Indeed, “selfie” was added to the Merriam-Webster’s Collegiate Dictionary in May (along with “hashtag” and “tweep”), after being named “word of the year” by Oxford Dictionaries in 2013. During March’s Academy Awards ceremony, host Ellen DeGeneres’s “Best photo ever” Oscar selfie became the most retweeted tweet ever.

But taking a series, which its creator and the network hope will air for years to come, and calling it Selfie seems about as risky a bet as naming a show Macarena back in the mid-1990s (which no one did, thankfully). Given that some have argued that the word has already jumped the shark, Selfie’s title could quickly feel dated, and eventually become an albatross for the show.

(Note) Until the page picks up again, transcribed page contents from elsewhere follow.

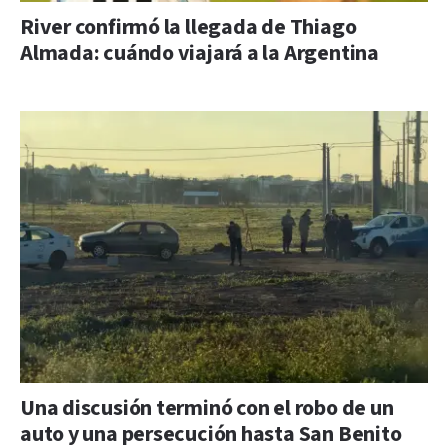
River confirmó la llegada de Thiago
Almada: cuándo viajará a la Argentina
Una discusión terminó con el robo de un
auto y una persecución hasta San Benito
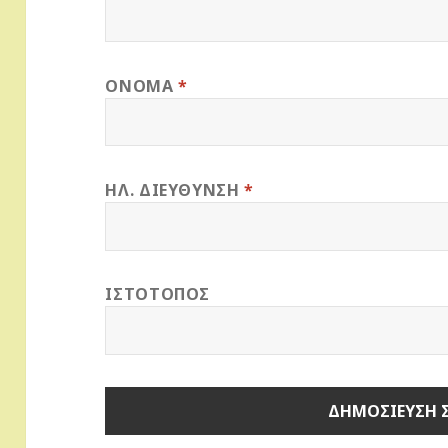
ΌΝΟΜΑ
*
ΗΛ. ΔΙΕΎΘΥΝΣΗ
*
ΙΣΤΌΤΟΠΟΣ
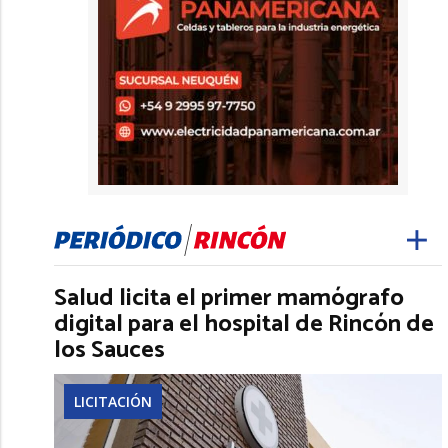
Salud licita el primer mamógrafo
digital para el hospital de Rincón de
los Sauces
LICITACIÓN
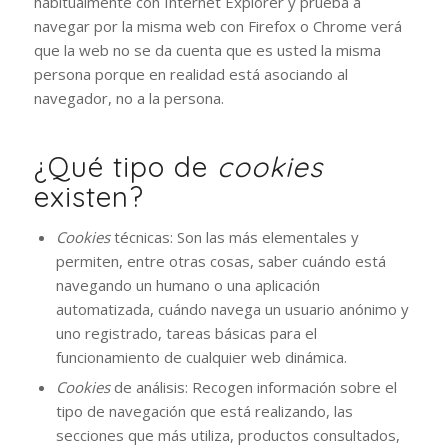
habitualmente con Internet Explorer y prueba a
navegar por la misma web con Firefox o Chrome verá
que la web no se da cuenta que es usted la misma
persona porque en realidad está asociando al
navegador, no a la persona.
¿Qué tipo de
cookies
existen?
Cookies
técnicas: Son las más elementales y
permiten, entre otras cosas, saber cuándo está
navegando un humano o una aplicación
automatizada, cuándo navega un usuario anónimo y
uno registrado, tareas básicas para el
funcionamiento de cualquier web dinámica.
Cookies
de análisis: Recogen información sobre el
tipo de navegación que está realizando, las
secciones que más utiliza, productos consultados,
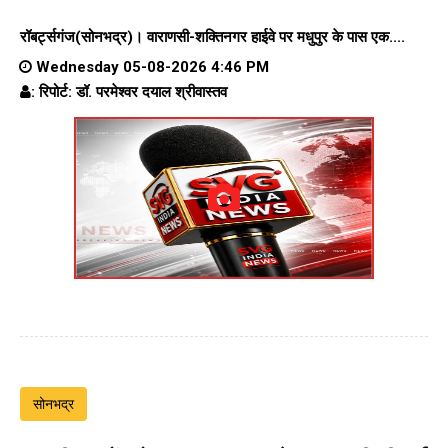
रॉबर्ट्सगंज(सोनभद्र)।
वाराणसी-शक्तिनगर हाईवे पर
मधुपुर के पास एक....
Wednesday 05-08-2026 4:46 PM
: रिपोर्ट: डॉ. परमेश्वर दयाल श्रीवास्तव
सोनभद्र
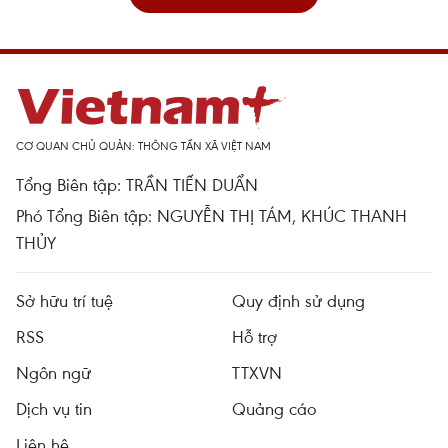
CƠ QUAN CHỦ QUẢN: THÔNG TẤN XÃ VIỆT NAM
Tổng Biên tập: TRẦN TIẾN DUẨN
Phó Tổng Biên tập: NGUYỄN THỊ TÁM, KHÚC THANH
THỦY
Sở hữu trí tuệ
Quy định sử dụng
RSS
Hỗ trợ
Ngôn ngữ
TTXVN
Dịch vụ tin
Quảng cáo
Liên hệ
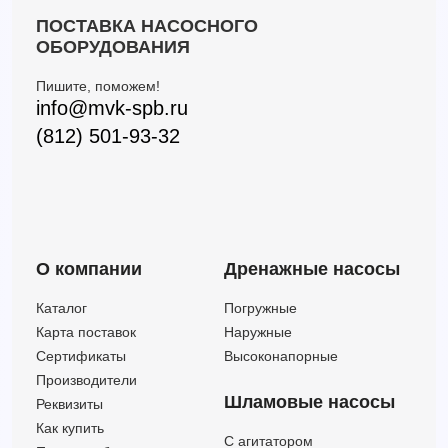
3PH/I 65-200/18,5 IE3 (Артикул 1872189004I)
132
56.5
18.5
ПОСТАВКА НАСОСНОГО
3LPH/I 65-200/22 IE3 (Артикул 1874199004I)
132
64
22
ОБОРУДОВАНИЯ
3LPH/I 80-200/22 IE3 (Артикул 1404190004I)
216
47
22
Пишите, поможем!
3PH/I 65-200/22 IE3 (Артикул 1872199004I)
132
64
22
info@mvk-spb.ru
(812) 501-93-32
О компании
Дренажные насосы
Каталог
Погружные
Карта поставок
Наружные
Сертификаты
Высоконапорные
Производители
Шламовые насосы
Реквизиты
Как купить
C агитатором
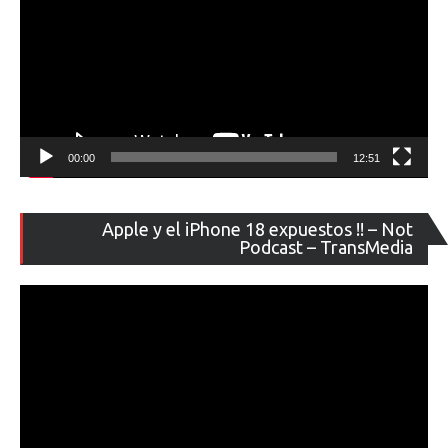
00:00
12:51
Re
Apple y el iPhone 18 expuestos !! – Not
de
Podcast – TransMedia
ví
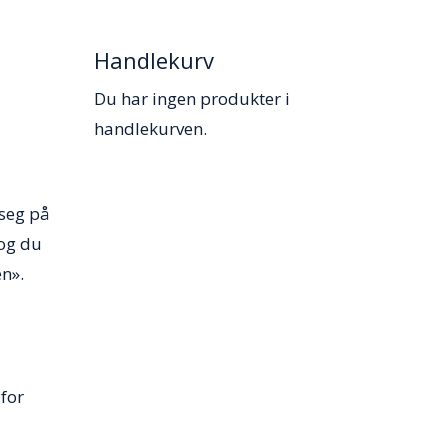
Handlekurv
Du har ingen produkter i
handlekurven.
 seg på
 og du
en».
for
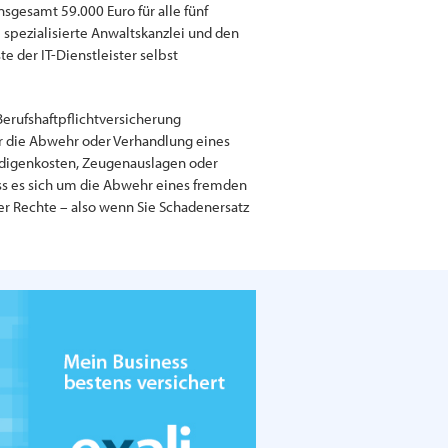
gesamt 59.000 Euro für alle fünf
e spezialisierte Anwaltskanzlei und den
 der IT-Dienstleister selbst
erufshaftpflichtversicherung
r die Abwehr oder Verhandlung eines
ändigenkosten, Zeugenauslagen oder
dass es sich um die Abwehr eines fremden
er Rechte – also wenn Sie Schadenersatz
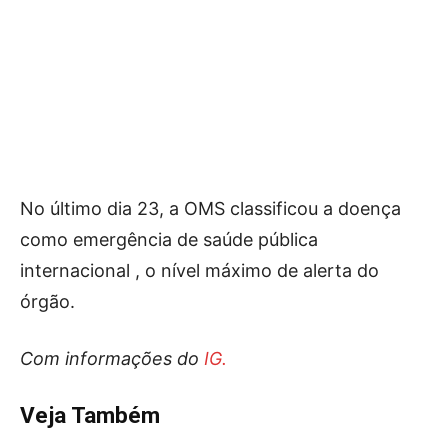
No último dia 23, a OMS classificou a doença
como emergência de saúde pública
internacional , o nível máximo de alerta do
órgão.
Com informações do
IG.
Veja Também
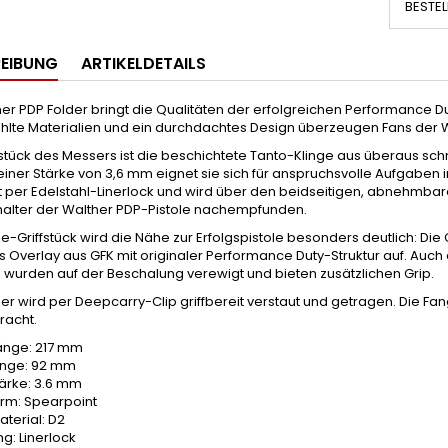
BESTEL
EIBUNG
ARTIKELDETAILS
er PDP Folder bringt die Qualitäten der erfolgreichen Performance Dut
lte Materialien und ein durchdachtes Design überzeugen Fans der
tück des Messers ist die beschichtete Tanto-Klinge aus überaus schni
ner Stärke von 3,6 mm eignet sie sich für anspruchsvolle Aufgaben im 
t per Edelstahl-Linerlock und wird über den beidseitigen, abnehmba
alter der Walther PDP-Pistole nachempfunden.
ze-Griffstück wird die Nähe zur Erfolgspistole besonders deutlich: D
es Overlay aus GFK mit originaler Performance Duty-Struktur auf. Auch
s wurden auf der Beschalung verewigt und bieten zusätzlichen Grip.
r wird per Deepcarry-Clip griffbereit verstaut und getragen. Die F
racht.
nge: 217 mm
änge: 92 mm
tärke: 3.6 mm
orm: Spearpoint
terial: D2
ng: Linerlock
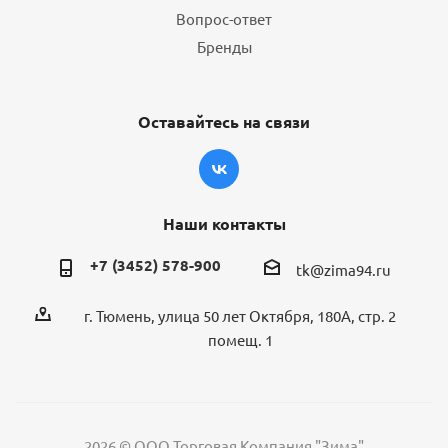
Вопрос-ответ
Бренды
Оставайтесь на связи
Наши контакты
+7 (3452) 578-900
tk@zima94.ru
г. Тюмень, улица 50 лет Октября, 180А, стр. 2
помещ. 1
2026 © ООО Торговая Компания "Зима"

“We definitely talked about it,” admitted Kapnek when asked about concerns over the title. But she concluded that “selfie is a very provocative word. It speaks to the disease that Eliza has, keeping the world at arms distance …It becomes a descriptive word for us. It felt natural.”

Still, Selfie seems destined to join a long line of ABC shows, including Cougar Town and Trophy Wife, with quirky titles that were ultimately off-putting to a segment of viewers. However, network execs won’t be changing their approach. “You always want a title that will catch the eye and capture the imagination,” ABC entertainment president Paul Lee explained.

Only time will tell if audiences will find Selfie, and its title, worthy of a retweet—or a delete.